_Exercise_
Pull out each line of the records that contains the string "leerVerbos". Case matters.

_Listed entries_
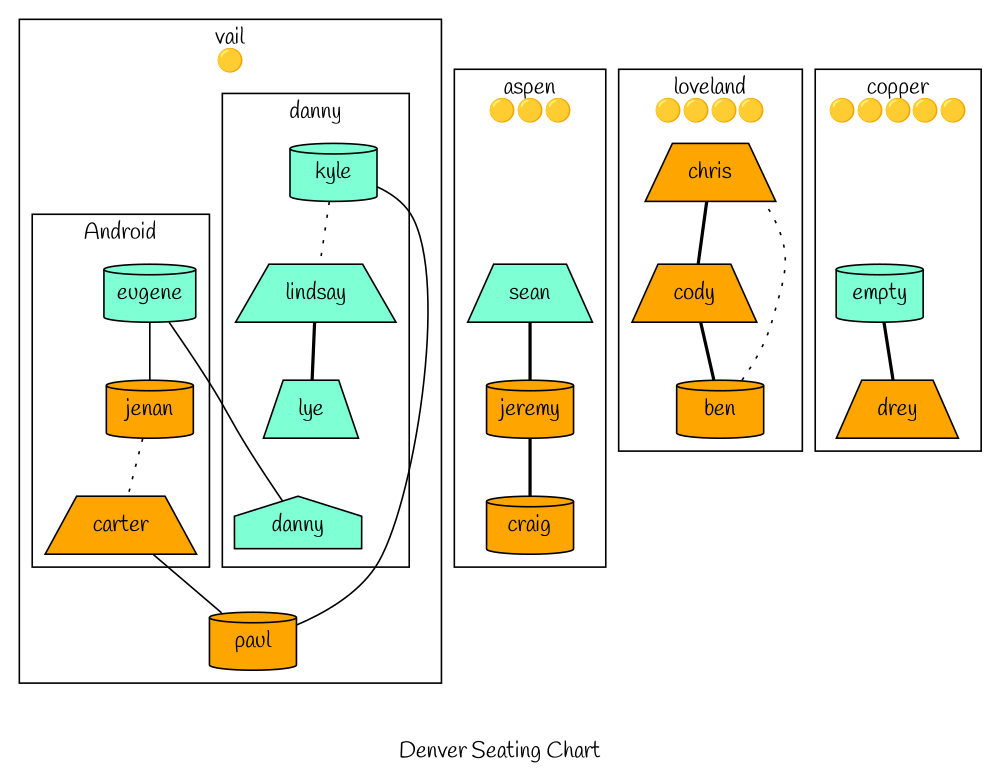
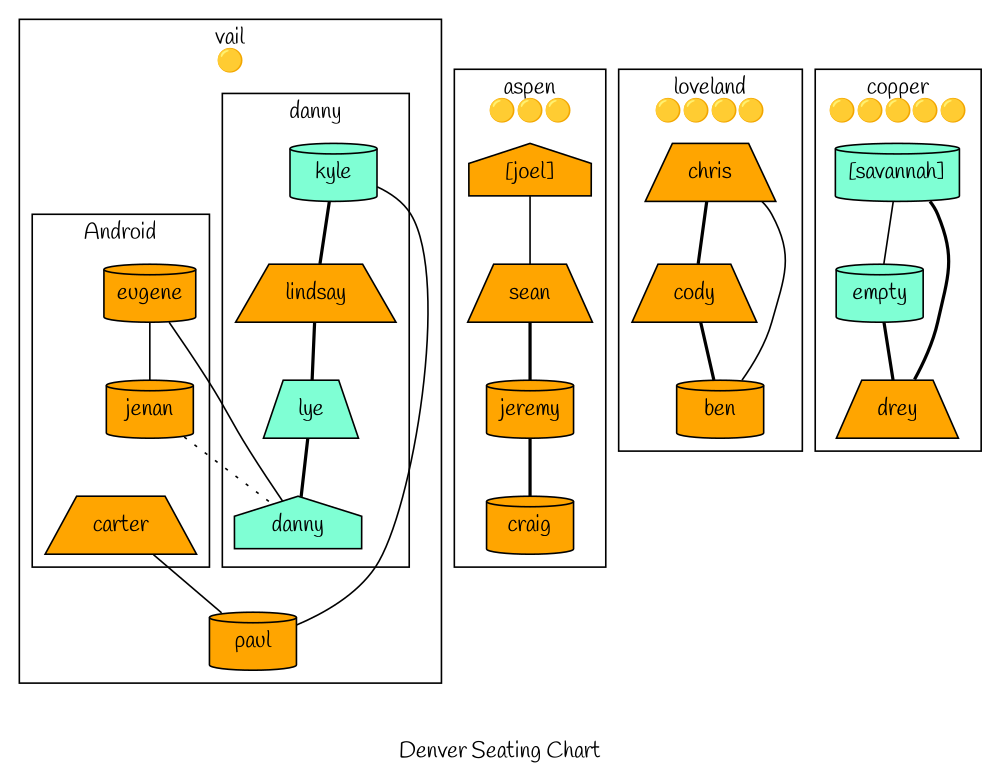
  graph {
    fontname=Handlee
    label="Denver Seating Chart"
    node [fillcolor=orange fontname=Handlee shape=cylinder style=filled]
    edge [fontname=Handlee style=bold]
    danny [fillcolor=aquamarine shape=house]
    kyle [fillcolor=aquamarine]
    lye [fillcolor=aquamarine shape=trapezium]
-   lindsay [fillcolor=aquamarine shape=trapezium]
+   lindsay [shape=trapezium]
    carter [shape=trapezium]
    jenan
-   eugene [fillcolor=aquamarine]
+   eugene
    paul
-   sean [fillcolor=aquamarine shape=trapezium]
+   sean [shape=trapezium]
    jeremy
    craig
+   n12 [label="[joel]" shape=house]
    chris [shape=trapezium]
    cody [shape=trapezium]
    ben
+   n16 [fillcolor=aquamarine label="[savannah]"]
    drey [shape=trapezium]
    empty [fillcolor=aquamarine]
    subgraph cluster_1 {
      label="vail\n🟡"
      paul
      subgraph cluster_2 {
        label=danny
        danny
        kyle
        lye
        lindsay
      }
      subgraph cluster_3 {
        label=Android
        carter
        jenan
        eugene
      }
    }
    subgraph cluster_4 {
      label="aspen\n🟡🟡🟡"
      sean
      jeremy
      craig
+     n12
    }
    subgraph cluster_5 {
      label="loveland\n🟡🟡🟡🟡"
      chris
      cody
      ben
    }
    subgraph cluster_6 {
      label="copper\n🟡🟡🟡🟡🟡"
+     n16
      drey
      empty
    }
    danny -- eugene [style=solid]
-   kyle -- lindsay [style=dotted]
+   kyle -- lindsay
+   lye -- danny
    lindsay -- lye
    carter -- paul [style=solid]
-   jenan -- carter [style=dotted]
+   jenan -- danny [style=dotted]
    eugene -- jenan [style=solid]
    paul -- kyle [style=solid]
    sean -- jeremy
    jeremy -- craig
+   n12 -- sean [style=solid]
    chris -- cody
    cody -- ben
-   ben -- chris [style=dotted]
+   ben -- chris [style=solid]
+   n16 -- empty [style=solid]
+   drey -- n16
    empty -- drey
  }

* * *

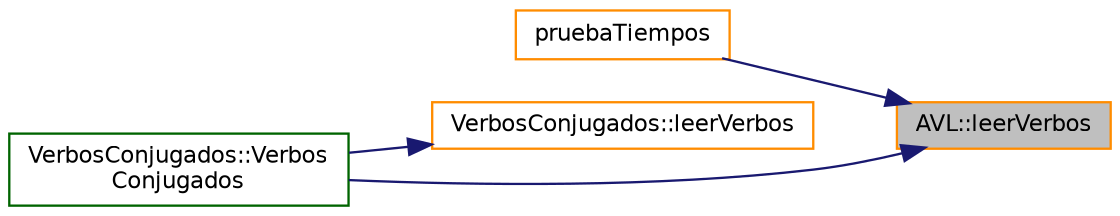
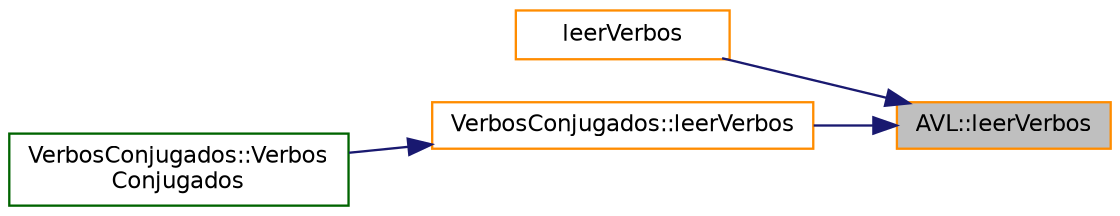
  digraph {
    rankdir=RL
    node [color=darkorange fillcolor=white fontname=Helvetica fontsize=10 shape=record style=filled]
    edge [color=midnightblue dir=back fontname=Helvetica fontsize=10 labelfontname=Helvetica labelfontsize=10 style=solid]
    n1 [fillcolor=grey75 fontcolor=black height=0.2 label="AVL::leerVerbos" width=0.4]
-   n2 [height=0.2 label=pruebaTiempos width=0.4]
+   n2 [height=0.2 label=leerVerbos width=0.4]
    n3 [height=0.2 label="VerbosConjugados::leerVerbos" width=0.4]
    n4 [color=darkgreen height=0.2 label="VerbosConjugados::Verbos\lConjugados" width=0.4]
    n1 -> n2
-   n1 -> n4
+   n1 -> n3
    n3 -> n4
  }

_Answer_
    n1 [fillcolor=grey75 fontcolor=black height=0.2 label="AVL::leerVerbos" width=0.4]
+   n2 [height=0.2 label=leerVerbos width=0.4]
    n3 [height=0.2 label="VerbosConjugados::leerVerbos" width=0.4]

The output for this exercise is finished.